JAMA. 2010;303(11):1096. doi:10.1001/jama.2010.242

To overcome the ravages of cancer has become a fixed purpose with the medical profession, and the struggle has aroused the active interest of the general public. Endowments and other gifts for the study of cancer have reached a large sum. We recently3 called attention to some of the large benefactions for this purpose. In this connection, an announcement made in the news columns of this issue is of especial interest. The St. Louis Skin and Cancer Hospital, one of the few institutions in the United States already doing good work along this line, is to establish and equip a research laboratory for the study of cancer. . . . Dr. Leo Loeb, formerly professor of experimental pathology in the University of Pennsylvania, is to be the director of the new laboratory, and under his guidance progress along scientific lines will undoubtedly be made.
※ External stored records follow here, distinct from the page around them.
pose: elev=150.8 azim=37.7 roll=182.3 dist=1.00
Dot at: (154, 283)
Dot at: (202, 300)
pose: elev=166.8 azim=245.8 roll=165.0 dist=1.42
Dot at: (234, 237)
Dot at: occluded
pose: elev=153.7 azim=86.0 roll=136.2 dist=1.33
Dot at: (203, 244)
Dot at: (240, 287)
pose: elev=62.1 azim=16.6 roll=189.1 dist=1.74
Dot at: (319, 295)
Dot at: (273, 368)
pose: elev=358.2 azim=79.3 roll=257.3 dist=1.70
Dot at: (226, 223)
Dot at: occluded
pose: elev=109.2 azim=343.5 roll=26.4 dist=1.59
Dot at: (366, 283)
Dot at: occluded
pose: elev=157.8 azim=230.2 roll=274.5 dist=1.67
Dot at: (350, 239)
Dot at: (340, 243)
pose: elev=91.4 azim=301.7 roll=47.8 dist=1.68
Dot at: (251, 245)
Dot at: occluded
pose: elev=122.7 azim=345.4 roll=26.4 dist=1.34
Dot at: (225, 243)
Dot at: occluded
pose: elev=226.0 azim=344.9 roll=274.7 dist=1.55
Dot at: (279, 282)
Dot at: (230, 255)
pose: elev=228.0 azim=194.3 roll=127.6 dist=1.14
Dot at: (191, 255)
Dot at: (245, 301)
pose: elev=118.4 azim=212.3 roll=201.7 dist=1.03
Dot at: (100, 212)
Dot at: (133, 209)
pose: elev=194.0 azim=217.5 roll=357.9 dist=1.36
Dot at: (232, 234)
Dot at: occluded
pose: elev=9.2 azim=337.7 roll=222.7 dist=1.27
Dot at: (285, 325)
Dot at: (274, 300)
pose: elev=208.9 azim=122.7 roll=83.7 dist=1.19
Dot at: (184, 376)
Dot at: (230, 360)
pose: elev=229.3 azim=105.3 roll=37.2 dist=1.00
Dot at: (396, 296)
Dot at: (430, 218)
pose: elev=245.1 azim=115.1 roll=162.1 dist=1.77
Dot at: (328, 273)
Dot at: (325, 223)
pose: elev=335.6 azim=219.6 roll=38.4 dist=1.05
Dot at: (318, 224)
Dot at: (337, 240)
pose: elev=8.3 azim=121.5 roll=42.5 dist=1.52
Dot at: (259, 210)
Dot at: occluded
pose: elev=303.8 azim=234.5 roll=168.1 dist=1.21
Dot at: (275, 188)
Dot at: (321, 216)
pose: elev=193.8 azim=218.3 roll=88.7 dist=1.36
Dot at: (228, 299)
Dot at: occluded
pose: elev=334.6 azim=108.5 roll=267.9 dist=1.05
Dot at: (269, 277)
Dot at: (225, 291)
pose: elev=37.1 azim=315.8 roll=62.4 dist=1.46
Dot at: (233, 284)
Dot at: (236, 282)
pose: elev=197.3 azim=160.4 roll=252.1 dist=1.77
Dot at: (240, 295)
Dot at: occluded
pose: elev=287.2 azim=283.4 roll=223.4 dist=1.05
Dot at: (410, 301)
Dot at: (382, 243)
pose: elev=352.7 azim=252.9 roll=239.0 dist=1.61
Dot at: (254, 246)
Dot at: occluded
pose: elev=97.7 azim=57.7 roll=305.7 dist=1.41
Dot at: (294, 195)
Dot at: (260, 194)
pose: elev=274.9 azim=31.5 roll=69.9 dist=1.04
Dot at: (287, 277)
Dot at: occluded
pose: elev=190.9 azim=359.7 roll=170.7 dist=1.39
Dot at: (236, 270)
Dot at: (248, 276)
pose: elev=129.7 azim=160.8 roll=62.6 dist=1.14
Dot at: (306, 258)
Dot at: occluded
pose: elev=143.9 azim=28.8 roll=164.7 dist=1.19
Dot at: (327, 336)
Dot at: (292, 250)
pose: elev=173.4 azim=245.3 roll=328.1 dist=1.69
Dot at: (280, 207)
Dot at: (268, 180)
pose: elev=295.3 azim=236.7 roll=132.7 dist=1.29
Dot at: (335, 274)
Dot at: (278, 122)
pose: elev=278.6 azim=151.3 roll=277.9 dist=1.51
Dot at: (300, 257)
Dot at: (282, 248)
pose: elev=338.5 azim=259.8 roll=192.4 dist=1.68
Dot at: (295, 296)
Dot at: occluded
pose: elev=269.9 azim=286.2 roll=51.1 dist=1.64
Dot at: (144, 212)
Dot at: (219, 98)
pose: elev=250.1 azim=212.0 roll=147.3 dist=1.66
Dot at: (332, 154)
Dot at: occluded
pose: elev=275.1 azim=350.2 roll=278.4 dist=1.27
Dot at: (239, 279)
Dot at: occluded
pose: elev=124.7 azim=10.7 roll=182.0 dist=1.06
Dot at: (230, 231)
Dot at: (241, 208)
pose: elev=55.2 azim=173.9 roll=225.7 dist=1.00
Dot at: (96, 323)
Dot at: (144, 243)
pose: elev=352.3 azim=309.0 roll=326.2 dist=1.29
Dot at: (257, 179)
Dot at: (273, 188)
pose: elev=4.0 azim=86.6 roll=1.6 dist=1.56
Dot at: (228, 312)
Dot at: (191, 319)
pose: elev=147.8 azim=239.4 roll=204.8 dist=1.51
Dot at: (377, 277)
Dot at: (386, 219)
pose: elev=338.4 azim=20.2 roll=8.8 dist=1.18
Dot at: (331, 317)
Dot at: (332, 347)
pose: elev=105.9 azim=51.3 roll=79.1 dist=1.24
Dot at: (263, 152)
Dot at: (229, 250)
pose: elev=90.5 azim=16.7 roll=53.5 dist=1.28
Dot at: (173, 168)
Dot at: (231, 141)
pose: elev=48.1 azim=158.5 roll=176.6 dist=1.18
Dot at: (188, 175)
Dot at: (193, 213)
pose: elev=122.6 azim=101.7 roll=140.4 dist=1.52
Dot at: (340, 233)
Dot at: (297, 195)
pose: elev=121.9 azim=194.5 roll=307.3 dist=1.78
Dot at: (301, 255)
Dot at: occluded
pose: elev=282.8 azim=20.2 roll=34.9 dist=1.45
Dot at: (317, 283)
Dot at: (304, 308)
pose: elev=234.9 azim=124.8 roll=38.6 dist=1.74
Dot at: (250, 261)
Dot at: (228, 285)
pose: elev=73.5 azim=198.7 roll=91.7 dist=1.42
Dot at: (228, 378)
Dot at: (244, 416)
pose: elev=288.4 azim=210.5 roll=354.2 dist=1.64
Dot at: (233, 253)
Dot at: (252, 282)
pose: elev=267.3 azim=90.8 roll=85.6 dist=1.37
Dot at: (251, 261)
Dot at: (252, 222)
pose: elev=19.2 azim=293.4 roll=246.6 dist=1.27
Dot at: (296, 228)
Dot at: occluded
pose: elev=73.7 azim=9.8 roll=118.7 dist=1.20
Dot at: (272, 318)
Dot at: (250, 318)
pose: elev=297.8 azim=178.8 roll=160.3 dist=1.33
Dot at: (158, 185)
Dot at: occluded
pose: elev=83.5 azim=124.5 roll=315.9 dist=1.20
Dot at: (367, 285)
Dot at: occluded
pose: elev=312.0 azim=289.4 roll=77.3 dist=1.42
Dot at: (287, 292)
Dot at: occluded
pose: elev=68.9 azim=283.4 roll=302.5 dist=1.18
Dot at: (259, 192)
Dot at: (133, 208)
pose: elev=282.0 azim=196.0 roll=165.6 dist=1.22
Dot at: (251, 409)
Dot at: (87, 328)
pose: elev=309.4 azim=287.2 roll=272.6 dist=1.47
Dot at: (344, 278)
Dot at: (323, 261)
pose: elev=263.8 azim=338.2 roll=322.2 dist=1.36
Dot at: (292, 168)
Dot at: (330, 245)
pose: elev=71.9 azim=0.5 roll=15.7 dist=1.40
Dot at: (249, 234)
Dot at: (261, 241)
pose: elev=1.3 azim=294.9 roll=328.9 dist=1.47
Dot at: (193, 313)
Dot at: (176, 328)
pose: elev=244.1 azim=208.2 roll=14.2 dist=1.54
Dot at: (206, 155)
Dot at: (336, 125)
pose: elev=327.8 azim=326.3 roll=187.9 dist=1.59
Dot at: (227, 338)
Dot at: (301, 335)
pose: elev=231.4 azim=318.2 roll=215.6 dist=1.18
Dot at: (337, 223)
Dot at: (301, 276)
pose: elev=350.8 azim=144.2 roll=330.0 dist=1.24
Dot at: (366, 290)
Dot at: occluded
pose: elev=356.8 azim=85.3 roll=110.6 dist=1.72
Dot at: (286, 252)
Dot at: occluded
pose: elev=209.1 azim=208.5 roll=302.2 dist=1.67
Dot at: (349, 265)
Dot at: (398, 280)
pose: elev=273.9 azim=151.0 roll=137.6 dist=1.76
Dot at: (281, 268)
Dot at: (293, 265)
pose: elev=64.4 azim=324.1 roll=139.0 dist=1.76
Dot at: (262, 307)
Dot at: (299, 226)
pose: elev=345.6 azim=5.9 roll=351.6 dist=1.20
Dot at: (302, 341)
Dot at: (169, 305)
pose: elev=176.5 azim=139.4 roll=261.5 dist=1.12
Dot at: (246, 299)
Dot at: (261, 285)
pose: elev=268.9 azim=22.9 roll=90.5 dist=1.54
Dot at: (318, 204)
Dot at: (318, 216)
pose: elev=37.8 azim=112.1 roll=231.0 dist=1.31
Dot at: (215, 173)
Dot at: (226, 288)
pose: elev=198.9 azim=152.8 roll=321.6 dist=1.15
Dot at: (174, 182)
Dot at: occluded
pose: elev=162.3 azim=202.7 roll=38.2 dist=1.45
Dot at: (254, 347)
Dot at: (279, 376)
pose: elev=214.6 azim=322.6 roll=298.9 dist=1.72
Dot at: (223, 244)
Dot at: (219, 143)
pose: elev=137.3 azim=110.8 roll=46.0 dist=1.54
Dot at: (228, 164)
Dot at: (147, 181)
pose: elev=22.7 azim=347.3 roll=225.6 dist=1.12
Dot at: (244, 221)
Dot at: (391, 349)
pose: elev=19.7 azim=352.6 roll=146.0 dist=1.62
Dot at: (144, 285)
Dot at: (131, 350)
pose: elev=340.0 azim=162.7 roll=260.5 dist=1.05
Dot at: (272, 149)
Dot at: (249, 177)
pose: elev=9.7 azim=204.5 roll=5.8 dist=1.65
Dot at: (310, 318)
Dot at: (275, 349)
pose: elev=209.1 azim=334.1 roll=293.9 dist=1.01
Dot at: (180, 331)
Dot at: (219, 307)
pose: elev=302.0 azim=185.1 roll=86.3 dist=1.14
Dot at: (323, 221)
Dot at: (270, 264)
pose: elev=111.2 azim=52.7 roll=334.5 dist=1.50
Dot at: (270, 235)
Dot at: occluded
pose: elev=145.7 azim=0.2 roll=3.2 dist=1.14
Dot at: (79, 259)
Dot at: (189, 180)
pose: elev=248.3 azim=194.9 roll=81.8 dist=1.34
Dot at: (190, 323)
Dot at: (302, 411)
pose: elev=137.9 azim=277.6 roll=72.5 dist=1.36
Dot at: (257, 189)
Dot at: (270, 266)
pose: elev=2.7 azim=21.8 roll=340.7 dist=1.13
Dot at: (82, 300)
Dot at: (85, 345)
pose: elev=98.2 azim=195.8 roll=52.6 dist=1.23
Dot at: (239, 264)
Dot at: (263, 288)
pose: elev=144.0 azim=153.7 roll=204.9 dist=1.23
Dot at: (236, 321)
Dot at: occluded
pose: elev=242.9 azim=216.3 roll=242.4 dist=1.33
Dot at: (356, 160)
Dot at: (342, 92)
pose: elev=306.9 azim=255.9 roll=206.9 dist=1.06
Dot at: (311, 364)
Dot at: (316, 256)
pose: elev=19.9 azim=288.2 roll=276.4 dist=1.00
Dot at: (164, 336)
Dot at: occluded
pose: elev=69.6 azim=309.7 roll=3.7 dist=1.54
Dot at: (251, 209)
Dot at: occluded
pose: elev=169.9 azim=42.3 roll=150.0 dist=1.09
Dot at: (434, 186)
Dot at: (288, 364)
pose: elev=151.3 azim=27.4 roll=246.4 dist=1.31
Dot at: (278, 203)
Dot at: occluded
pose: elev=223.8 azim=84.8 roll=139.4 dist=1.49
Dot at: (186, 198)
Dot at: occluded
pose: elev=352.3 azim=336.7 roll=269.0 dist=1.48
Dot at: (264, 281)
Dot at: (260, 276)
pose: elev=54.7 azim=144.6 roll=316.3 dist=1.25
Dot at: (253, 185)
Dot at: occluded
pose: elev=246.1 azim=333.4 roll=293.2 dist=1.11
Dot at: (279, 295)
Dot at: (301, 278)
Although for a number of years the study of cancer seemed to make no progress, and the many theories as to its origin were one by one exploded or failed of confirmation, within the last few years definite progress seems to have been made, and this has given a new impetus to the study. The report, made at the last International Medical Congress, of the investigations carried on by the British Imperial Cancer Research Fund; reports from other sources in this country that cancerous tumors can be perpetuated in successive generations of animals even for years; the production of experimental tumors, some of them with all the characteristics of cancer, by means of the x-ray and by other means; the establishment of an apparent immunity by inoculation in animals—all these things indicate progress toward the final solution of this difficult problem. The multiplying of endowments and laboratories for the study of cancer is most gratifying and will hasten the time when conclusions of value can be drawn. St. Louis is to be congratulated on this new laboratory and the increased facilities for studying this vital problem; and much credit is due the founder of the hospital, the board of directors and the people of that city for their recognition of an important public duty.